Regarding the HE modality, many earlier PALS studies have observed a strong correlation between the hydrogen-enhanced strain-induced vacancy size and the premature fracture of the material due to hydrogen.60,75,76) At the same time, more recent PALS studies have observed a close relationship between the localization of hydrogen-enhanced strain-induced vacancies and the HE.28,29,30) This suggests that, in general, the plastic strain localization in a hydrogen environment is consistent with the hydrogen-enhanced vacancy clustering during the plastic deformation. In other words, the interaction between the HELP and HESIV mechanisms appears at present to be the most likely critical factor behind the HE phenomenon. A comprehensive model encompassing multiple embrittlement mechanisms rather than a unified view of the HE process is in agreement with the conclusions of the earlier study by Sugita et al.60)
The mechanism of deterioration of the mechanical properties of iron-based materials in a hydrogen environment has not been elucidated and is one of the major issues for a hydrogen-based society.
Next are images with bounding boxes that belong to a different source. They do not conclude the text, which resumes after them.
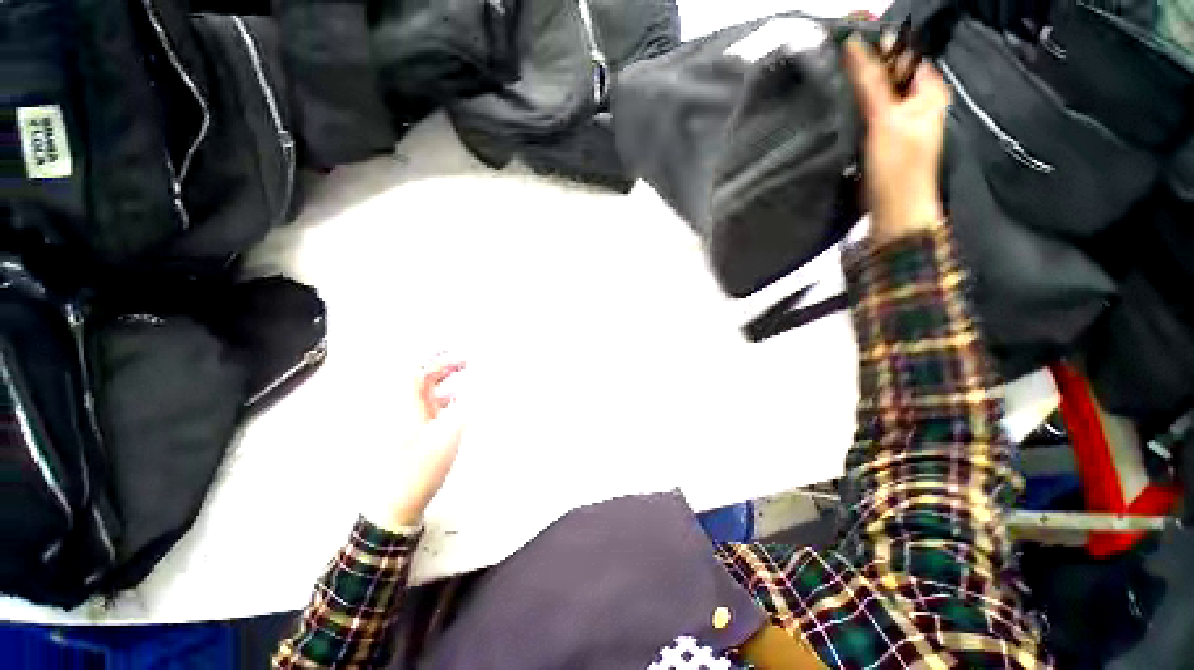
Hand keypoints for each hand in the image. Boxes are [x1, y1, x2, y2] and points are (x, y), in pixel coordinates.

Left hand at [366, 357, 466, 531]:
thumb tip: (478, 386)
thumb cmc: (419, 468)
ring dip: (444, 381)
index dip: (437, 358)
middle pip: (420, 378)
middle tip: (465, 360)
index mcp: (406, 405)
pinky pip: (427, 406)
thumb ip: (465, 406)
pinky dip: (443, 397)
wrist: (395, 504)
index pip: (418, 371)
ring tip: (464, 375)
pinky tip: (457, 401)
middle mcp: (402, 409)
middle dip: (443, 366)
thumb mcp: (448, 435)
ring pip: (424, 392)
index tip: (459, 353)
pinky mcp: (410, 433)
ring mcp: (405, 421)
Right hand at [843, 36, 949, 243]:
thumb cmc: (897, 168)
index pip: (903, 53)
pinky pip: (865, 112)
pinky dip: (851, 107)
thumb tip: (854, 45)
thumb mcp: (885, 119)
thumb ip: (871, 82)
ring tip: (831, 79)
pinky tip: (836, 105)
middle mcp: (915, 100)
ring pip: (874, 92)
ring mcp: (896, 119)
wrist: (892, 211)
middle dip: (862, 66)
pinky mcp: (879, 137)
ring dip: (854, 87)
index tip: (846, 37)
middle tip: (833, 60)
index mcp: (929, 89)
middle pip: (887, 72)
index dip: (878, 43)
Recent developments in clarifying the controlling defects of hydrogen embrittlement in pure iron and austenitic stainless steels 304 and 316L through innovative approaches based on positron annihilation lifetime spectroscopy represent an important step forward in our understanding of the embrittlement mechanism from an atomistic point of view. These results are expected to have an important impact on future studies on hydrogen-related defects and open up new pathways for research. Nonetheless, more research is warranted in the future to clarify the role of the relationship between plastic strain localization and the formation of hydrogen-enhanced strain-induced vacancies in the HE mechanism.